- [WHAT IS ASKED]:
A. Copy everything from "1. **True zero-idle" down to "suggestions, never panics." in the memory allocation excerpt.
B. Answer these questions from the memory allocation excerpt:
(i) Which function gives exact memory requirements before committing?
(ii) Which three native platforms are listed?
(iii) What workaround is documented for the WASM memory high-water mark?
C. Translate this sentence from the memory allocation excerpt into Spanish: "Each simulation allocates and deallocates independently."

- [SOURCE DOCUMENT]:
========

1. **True zero-idle cost**: No background resource consumption. Perfectly aligned
   with Cognitum's event-driven architecture and power gating.
2. **Predictable memory**: `estimate_memory()` gives exact requirements before
   committing, preventing OOM surprises.
3. **Graceful degradation**: Allocation failures return structured errors with
   actionable suggestions, never panics.
4. **Platform portable**: The same allocation strategy works on native (Linux, macOS,
   Windows), WASM, and embedded (Cognitum tiles).
5. **No resource leaks**: Rust's ownership system guarantees deallocation on all
   exit paths (success, error, panic).

### Negative

1. **No state caching**: Each simulation allocates and deallocates independently.
   Repeated simulations on the same qubit count pay allocation cost each time.
   Mitigation: allocation is O(2^n) but fast compared to O(G * 2^n) simulation.
2. **WASM memory high-water mark**: Cannot reclaim WASM linear memory pages.
   Documented as a platform limitation with instance-recycling workaround.

========

- [RECORDED INFORMATION]:
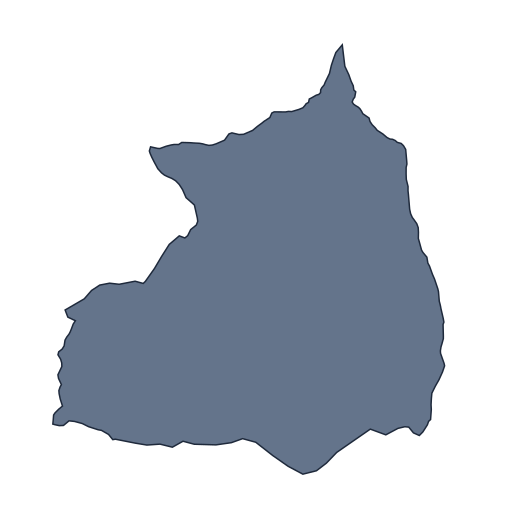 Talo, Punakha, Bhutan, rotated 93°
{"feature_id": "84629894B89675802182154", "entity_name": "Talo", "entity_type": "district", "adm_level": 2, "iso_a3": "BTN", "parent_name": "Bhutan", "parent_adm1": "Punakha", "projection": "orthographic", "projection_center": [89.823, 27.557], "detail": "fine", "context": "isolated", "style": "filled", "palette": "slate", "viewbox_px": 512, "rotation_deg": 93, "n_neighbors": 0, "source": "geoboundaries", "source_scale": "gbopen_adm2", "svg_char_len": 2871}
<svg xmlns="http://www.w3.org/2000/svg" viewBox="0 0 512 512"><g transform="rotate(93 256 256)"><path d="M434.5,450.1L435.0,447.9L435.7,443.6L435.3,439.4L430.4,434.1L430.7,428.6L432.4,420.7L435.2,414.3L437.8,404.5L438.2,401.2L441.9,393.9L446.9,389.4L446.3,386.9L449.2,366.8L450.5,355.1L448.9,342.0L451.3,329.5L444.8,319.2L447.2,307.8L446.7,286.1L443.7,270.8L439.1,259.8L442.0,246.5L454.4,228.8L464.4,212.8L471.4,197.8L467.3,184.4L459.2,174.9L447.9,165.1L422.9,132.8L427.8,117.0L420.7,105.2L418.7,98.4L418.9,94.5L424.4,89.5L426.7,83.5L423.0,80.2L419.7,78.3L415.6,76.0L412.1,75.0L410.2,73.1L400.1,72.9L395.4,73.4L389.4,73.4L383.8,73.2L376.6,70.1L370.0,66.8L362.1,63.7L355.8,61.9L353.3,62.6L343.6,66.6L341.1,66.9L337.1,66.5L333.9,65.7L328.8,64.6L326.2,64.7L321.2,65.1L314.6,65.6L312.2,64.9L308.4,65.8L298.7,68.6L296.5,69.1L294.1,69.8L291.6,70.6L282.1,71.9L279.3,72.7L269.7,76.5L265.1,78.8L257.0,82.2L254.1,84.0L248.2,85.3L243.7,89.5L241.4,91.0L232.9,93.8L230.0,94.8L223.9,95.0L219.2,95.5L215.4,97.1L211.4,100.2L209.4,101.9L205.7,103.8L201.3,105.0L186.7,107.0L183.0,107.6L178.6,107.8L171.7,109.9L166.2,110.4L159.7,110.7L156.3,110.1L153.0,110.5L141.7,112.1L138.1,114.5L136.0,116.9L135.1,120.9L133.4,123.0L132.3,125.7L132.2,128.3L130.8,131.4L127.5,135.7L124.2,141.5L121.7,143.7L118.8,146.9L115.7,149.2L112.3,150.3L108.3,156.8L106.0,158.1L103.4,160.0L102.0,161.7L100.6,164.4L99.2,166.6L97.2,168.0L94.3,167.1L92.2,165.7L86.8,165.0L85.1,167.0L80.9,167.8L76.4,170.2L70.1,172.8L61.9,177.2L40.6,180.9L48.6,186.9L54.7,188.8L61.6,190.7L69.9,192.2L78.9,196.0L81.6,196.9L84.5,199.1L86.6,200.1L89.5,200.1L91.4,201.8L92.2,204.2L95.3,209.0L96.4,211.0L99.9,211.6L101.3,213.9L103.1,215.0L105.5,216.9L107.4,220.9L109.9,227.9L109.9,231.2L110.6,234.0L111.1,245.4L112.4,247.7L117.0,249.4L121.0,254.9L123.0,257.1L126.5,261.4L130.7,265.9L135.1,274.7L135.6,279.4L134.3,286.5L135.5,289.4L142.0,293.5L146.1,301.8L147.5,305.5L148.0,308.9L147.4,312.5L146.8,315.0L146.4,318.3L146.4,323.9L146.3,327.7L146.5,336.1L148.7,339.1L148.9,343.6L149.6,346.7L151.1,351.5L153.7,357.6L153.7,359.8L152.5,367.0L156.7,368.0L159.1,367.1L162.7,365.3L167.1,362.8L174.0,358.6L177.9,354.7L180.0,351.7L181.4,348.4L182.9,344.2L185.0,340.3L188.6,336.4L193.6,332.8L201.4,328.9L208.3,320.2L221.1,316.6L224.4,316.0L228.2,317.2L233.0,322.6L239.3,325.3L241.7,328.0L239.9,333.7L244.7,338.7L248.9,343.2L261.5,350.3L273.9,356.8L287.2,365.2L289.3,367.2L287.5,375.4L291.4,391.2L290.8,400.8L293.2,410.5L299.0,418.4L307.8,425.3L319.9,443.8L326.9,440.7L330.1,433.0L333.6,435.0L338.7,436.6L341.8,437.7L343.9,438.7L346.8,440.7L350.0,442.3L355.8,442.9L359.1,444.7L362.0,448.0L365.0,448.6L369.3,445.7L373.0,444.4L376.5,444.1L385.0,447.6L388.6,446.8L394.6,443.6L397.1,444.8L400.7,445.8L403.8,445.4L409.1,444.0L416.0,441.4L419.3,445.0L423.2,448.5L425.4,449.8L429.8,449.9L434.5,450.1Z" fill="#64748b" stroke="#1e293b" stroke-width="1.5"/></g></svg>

========

- [IN RESPONSE]:
A.
1. **True zero-idle cost**: No background resource consumption. Perfectly aligned
   with Cognitum's event-driven architecture and power gating.
2. **Predictable memory**: `estimate_memory()` gives exact requirements before
   committing, preventing OOM surprises.
3. **Graceful degradation**: Allocation failures return structured errors with
   actionable suggestions, never panics.

B.
(i) `estimate_memory()`
(ii) Linux, macOS, and Windows
(iii) Instance recycling

C. Cada simulación asigna y desasigna de forma independiente.